子供を3人以上扶養する世帯は大学の入学金・授業料が所得制限なく無償化されるというが、だがそれも「無償化」と言いながら実は額に上限があったり、第1子が扶養を外れると対象外となる可能性があったりと、かなり目くらまし感が強い。それ以前に、子供を3人ももうけて大学に行かせられる家庭であれば相当な勝ち組だと思えるのだが。
そんな「非異次元」ぶりを嘲笑うかのようなデータが示された。12月12日にリクルートブライダル総研が公表した「恋愛・結婚調査2023」なのだが、全国の20~49歳の未婚の男女1200名を対象に恋愛や結婚についての意識調査を行ったところ、恋人がいる人は29.7%で、20代で1度も異性と付き合ったことのない男性は46%、女性も29.8%で、いずれも過去最高を記録したという。
これら未婚の男女のうち「(いずれは)結婚はしたい」と考えている人が46.1%いる一方、「どちらともいえない」「(今後も)結婚はしたくない」が5割以上を占め、結婚に消極的な理由としては「金銭的に余裕がなくなるから」(36.4%)、「行動や生き方が制限されるから」(35.8)が1位、2位に来ている。

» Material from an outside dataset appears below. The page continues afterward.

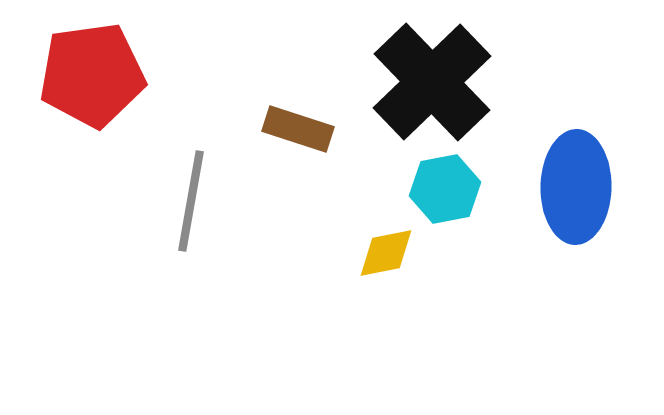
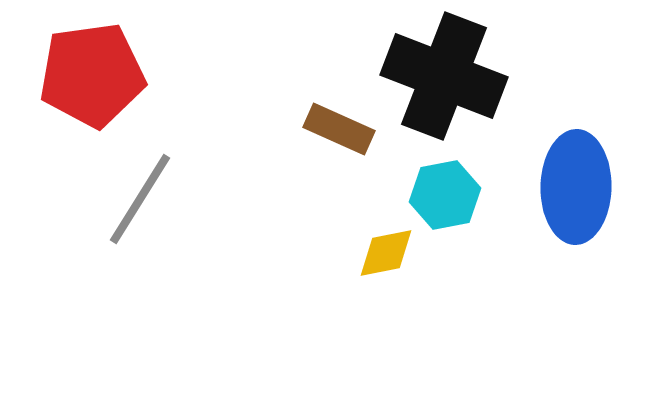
black cross: moved 12 px right, 6 px up; rotated 25 degrees counterclockwise
brown rectangle: moved 41 px right; rotated 6 degrees clockwise
cyan hexagon: moved 6 px down
gray line: moved 51 px left, 2 px up; rotated 22 degrees clockwise
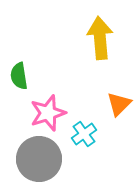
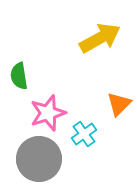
yellow arrow: rotated 66 degrees clockwise
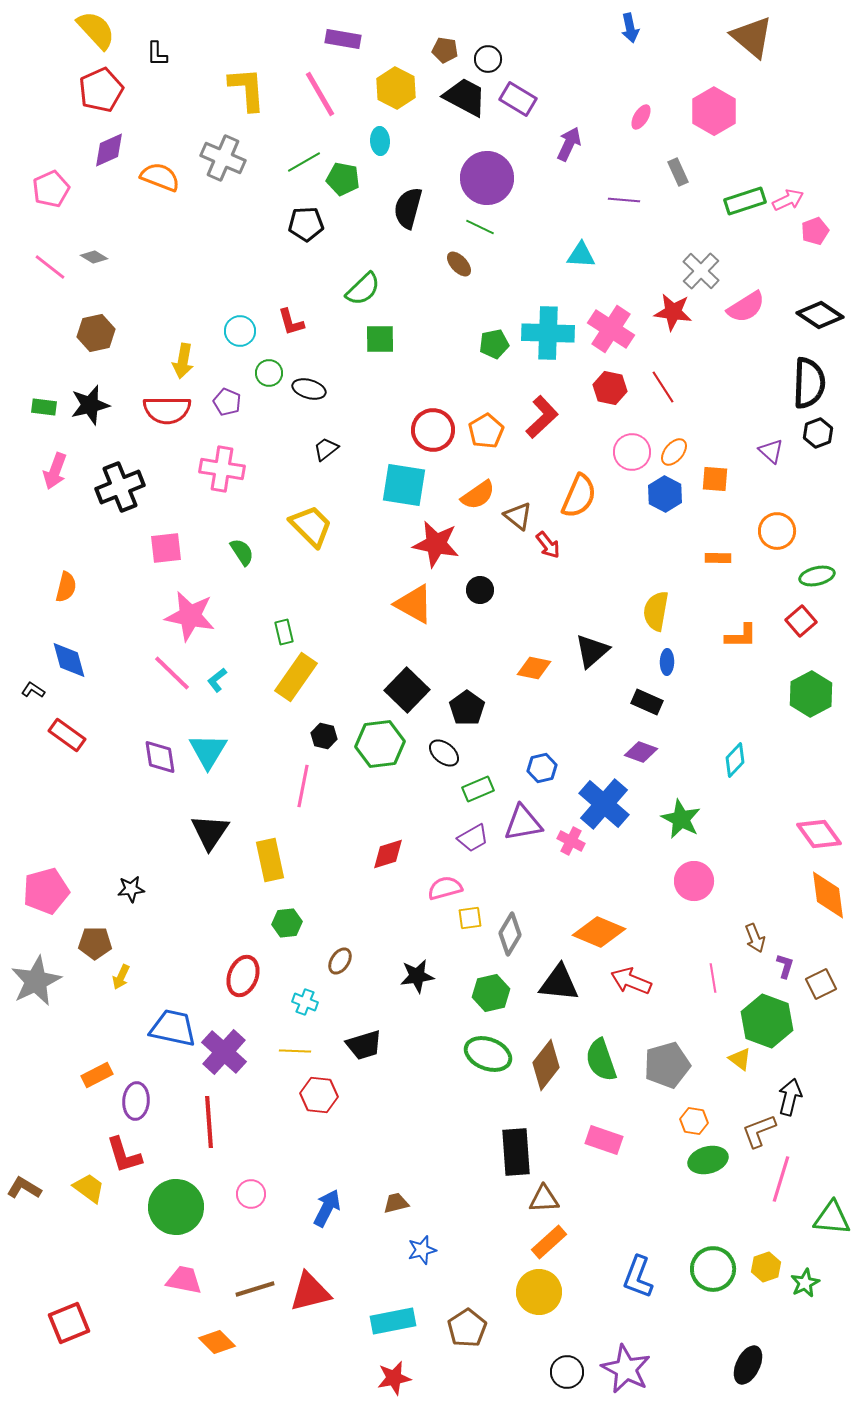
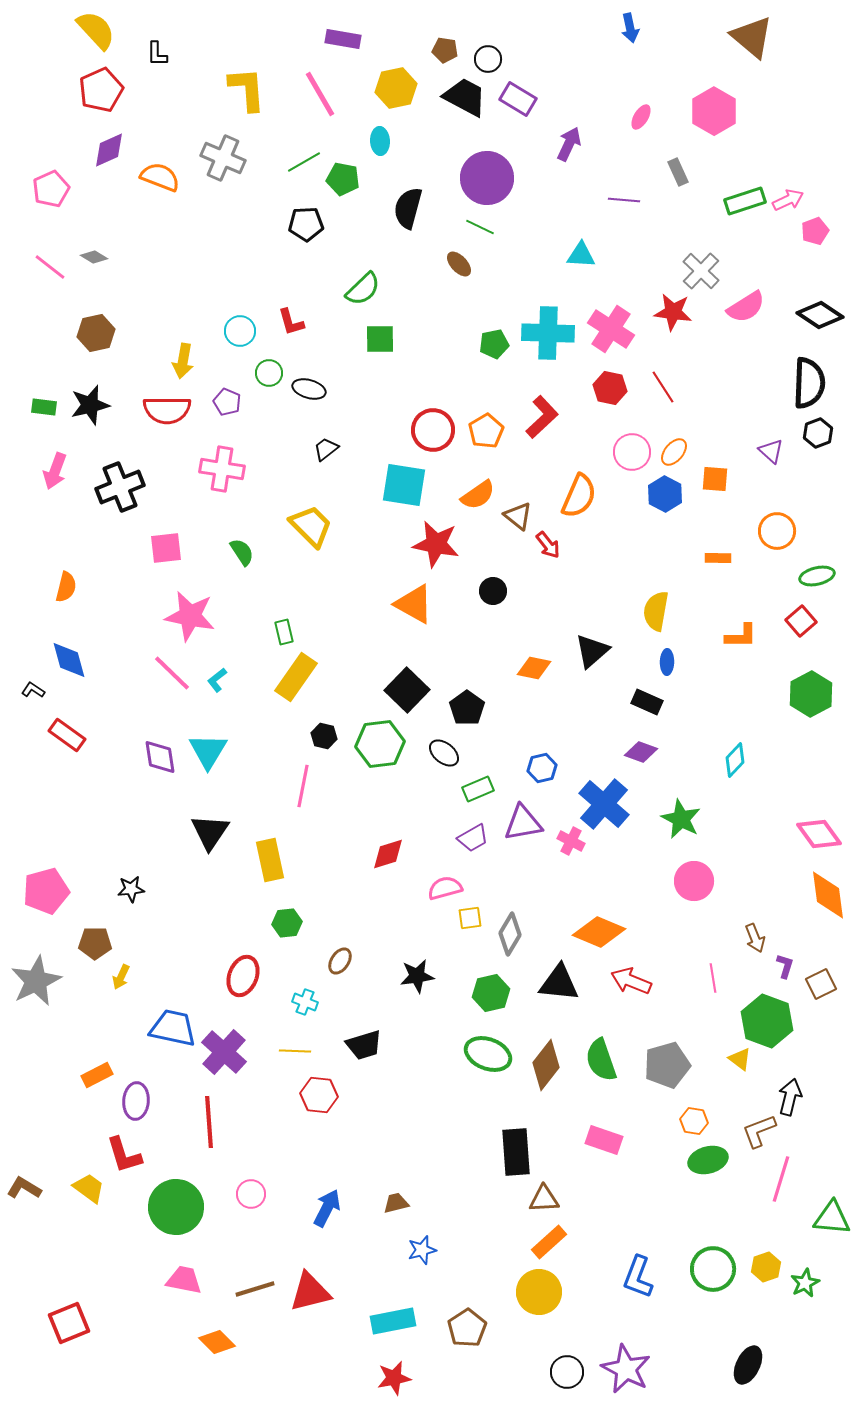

「若年層で金銭的負担の理由から結婚に後ろ向きな傾向は、今回の調査に限らず以前から指摘されているところです。例えば厚労省が9月29日に公表した『労働経済白書』によれば、年収200万円未満の20代男性で結婚している割合は1割という数字を上げ、少子化を食い止めるのは『若年層を中心に賃金を引き上げていくことが重要だ』と結論づけています。政府は賃上げと税制優遇を強化していますが、最初に恩恵にあずかるのは大企業の社員がほとんど。非正規となると最低賃金は23年10月に平均時給がやっと1000円は超えたものの、これは都市圏の時給が高いためで、地方になると800円台とまだまだ低い。このままいくと、『1割』の数字も割り込むことになるでしょう」(経済ジャーナリスト)
今回の調査で「いずれは結婚したい」と回答した43.5%も、一昨年の47.1%から大きく後退している。政策からこぼれている人が増えていることを示しているのではないだろうか。